Your objective:
Your task is to filter the data below down to the lines holding "hướng".

......

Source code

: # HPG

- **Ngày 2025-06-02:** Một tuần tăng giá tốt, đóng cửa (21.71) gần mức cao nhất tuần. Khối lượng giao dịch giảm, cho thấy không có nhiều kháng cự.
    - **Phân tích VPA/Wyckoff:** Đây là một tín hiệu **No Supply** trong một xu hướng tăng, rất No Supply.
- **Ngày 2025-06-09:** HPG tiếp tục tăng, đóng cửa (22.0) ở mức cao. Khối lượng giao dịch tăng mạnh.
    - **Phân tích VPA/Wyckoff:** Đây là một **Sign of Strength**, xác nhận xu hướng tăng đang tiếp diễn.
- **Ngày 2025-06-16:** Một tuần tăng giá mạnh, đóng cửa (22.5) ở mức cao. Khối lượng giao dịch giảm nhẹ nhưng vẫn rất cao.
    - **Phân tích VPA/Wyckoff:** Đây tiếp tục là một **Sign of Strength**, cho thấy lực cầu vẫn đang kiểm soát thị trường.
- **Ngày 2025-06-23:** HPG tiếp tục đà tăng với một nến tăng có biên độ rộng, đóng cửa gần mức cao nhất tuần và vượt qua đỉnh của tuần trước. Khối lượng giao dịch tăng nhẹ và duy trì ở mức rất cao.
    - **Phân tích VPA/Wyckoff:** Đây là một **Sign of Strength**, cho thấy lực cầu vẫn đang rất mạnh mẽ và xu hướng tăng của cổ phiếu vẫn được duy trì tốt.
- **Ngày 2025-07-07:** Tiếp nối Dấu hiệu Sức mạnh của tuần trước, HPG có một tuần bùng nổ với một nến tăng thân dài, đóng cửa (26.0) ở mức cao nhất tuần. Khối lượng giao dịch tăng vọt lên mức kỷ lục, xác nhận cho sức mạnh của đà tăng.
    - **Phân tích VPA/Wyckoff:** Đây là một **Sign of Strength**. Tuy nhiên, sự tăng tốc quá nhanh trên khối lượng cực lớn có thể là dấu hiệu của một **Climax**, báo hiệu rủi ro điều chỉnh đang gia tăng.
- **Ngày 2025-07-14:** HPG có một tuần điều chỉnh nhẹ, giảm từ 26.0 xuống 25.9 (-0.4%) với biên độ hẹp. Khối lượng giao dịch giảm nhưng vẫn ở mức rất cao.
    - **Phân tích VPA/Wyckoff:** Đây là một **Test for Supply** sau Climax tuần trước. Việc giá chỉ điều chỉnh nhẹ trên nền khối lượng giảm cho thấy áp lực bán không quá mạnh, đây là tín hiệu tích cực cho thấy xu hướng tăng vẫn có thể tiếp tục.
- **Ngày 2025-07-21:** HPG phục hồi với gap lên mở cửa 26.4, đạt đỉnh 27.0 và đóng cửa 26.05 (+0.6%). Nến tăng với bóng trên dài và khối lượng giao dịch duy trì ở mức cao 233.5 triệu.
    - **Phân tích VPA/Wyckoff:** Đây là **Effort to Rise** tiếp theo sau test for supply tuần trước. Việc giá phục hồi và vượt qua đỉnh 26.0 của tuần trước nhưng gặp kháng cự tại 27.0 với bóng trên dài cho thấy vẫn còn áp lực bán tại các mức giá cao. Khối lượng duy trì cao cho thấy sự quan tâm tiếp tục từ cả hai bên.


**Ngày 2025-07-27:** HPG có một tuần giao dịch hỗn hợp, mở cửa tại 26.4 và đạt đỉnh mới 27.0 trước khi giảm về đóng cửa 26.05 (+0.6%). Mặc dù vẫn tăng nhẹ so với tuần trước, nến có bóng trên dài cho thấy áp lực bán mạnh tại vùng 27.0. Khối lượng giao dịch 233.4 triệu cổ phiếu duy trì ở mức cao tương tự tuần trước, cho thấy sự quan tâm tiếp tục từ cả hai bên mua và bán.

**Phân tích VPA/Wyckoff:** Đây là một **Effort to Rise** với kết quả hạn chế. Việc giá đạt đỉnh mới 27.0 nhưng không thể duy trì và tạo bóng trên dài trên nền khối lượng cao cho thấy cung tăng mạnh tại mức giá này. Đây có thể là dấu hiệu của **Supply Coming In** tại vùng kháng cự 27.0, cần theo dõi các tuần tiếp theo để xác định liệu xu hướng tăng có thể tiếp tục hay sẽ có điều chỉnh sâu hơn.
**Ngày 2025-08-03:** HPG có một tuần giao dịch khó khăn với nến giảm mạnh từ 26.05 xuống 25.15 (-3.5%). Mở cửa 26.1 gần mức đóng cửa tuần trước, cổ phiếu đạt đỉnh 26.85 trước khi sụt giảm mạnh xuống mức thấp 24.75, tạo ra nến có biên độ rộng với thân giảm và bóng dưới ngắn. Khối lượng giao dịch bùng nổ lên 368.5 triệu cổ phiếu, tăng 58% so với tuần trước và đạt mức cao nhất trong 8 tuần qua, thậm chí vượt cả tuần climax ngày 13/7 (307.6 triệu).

......

Answer section:
    - **Phân tích VPA/Wyckoff:** Đây là một tín hiệu **No Supply** trong một xu hướng tăng, rất No Supply.
    - **Phân tích VPA/Wyckoff:** Đây là một **Sign of Strength**, xác nhận xu hướng tăng đang tiếp diễn.
    - **Phân tích VPA/Wyckoff:** Đây là một **Sign of Strength**, cho thấy lực cầu vẫn đang rất mạnh mẽ và xu hướng tăng của cổ phiếu vẫn được duy trì tốt.
    - **Phân tích VPA/Wyckoff:** Đây là một **Test for Supply** sau Climax tuần trước. Việc giá chỉ điều chỉnh nhẹ trên nền khối lượng giảm cho thấy áp lực bán không quá mạnh, đây là tín hiệu tích cực cho thấy xu hướng tăng vẫn có thể tiếp tục.
**Phân tích VPA/Wyckoff:** Đây là một **Effort to Rise** với kết quả hạn chế. Việc giá đạt đỉnh mới 27.0 nhưng không thể duy trì và tạo bóng trên dài trên nền khối lượng cao cho thấy cung tăng mạnh tại mức giá này. Đây có thể là dấu hiệu của **Supply Coming In** tại vùng kháng cự 27.0, cần theo dõi các tuần tiếp theo để xác định liệu xu hướng tăng có thể tiếp tục hay sẽ có điều chỉnh sâu hơn.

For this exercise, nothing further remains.